Traditionally white wines are particularly Riesling, Müller-Thurgau, Silvaner and Kerner. Famous red wines are Blauer Portugieser and Dornfelder.
The wines are not only important for drinking with meals but are also frequently used as an ingredient in sauces or desserts.

As many chestnut trees are growing in the Haardt the cuisine of this region features many chestnut dishes especially during autumn and Christmastime. They are preferably served with game, duck or rabbit which is also the traditional way of eating them but in recent years the cooks of sophisticated restaurants adapted many chestnut dishes from Italy and France. Important cultivars are vegetables and potatoes in the Vorderpfalz and asparagus in the Rhine valley.
Due to the Mediterranean climate there are also almonds, kiwis, citron fruit and figs growing there and therefore the cuisine resembles the cuisines of the Mediterranean states like Italy, Spain and especially France.

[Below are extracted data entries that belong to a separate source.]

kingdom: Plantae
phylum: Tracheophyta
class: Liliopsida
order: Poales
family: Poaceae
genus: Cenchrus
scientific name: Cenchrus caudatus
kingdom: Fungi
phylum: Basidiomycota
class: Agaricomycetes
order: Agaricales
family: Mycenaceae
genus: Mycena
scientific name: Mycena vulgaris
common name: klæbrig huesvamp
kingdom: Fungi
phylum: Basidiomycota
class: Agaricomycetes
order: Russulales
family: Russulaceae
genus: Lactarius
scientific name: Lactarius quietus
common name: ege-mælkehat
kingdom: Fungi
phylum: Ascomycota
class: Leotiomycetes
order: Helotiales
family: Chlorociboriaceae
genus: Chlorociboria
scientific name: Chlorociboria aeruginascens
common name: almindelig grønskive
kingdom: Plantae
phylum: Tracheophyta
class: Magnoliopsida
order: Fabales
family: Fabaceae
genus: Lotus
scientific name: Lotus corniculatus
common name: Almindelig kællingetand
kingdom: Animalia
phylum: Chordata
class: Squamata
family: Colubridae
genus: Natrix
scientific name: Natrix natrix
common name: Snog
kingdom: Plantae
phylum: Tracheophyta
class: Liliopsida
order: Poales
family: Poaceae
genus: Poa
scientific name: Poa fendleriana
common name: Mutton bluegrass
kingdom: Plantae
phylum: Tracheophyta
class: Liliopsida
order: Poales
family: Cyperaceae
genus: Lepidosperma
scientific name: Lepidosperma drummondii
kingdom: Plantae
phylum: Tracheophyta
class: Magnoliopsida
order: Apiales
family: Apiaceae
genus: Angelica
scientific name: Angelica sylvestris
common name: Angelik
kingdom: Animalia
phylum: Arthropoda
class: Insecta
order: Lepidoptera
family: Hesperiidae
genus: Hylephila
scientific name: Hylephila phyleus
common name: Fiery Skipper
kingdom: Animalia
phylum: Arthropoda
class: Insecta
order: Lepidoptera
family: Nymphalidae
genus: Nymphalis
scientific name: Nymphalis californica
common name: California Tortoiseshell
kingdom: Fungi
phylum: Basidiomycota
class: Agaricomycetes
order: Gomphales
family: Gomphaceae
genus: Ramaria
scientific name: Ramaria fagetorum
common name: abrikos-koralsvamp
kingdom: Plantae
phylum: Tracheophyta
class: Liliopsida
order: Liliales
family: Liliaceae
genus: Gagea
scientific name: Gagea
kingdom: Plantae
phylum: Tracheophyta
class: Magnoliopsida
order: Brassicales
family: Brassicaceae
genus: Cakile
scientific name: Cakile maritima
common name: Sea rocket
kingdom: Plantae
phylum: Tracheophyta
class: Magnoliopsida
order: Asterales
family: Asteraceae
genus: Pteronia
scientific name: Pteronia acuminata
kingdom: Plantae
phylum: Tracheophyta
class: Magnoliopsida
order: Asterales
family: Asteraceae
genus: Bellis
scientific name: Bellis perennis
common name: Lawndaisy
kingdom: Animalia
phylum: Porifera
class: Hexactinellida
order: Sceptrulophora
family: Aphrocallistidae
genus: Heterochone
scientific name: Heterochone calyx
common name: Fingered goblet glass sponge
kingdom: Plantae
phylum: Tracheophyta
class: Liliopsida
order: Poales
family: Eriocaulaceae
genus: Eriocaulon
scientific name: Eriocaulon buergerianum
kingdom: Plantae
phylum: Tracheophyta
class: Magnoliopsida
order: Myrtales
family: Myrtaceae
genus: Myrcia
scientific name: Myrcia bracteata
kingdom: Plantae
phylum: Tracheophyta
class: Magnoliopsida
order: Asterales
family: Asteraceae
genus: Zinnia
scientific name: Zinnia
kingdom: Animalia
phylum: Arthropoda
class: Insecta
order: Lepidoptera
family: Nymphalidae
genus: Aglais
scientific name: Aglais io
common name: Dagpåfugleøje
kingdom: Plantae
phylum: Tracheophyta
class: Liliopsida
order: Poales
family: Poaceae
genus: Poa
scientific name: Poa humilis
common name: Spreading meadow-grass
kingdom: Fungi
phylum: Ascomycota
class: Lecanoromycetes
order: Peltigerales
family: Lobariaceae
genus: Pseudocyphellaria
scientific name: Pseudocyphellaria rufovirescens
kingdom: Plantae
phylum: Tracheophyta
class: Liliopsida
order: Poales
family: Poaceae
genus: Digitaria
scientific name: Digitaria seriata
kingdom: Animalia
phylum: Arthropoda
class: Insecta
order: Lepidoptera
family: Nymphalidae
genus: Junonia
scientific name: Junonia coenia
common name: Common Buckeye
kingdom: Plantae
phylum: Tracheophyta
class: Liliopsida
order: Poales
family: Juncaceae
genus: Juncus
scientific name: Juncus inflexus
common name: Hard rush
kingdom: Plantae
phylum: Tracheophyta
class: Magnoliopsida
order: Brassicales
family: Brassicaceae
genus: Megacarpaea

The Palatine people's love of good food resembles that of the French and is especially visible in the public festivals and funfairs whose themes are frequently about food or drink. Beside the many wine feasts there are also other culinary specialties highlighted and celebrated such as asparagus in Dudenhofen, pretzel in Speyer, radish in Schifferstadt, Handkäse in Lustadt, potato in Bellheim or the dish Saumagen in Kallstadt.

=== West Palatinate ===
This region's cuisine is even heartier and traditional dishes include:
- Hooriche (meaning "hairy"), little potato balls served with a cream-bacon-sauce
- Schales, a dish consisting mainly of raw shredded potatoes, bacon, onions, and a lot of nutmeg. It is typically baked in a bread pan, and it is often served with apple sauce
- Lakzervelat, a kind of sausage made from cured meat, especially common between Christmas and New Year's Eve
- Anduddel, also a very spicy sausage for stewing.

===Border to France===
In the region bordering France, the neighbouring influence is notable. Dishes such as Flammkuchen are very popular and even escargots are common.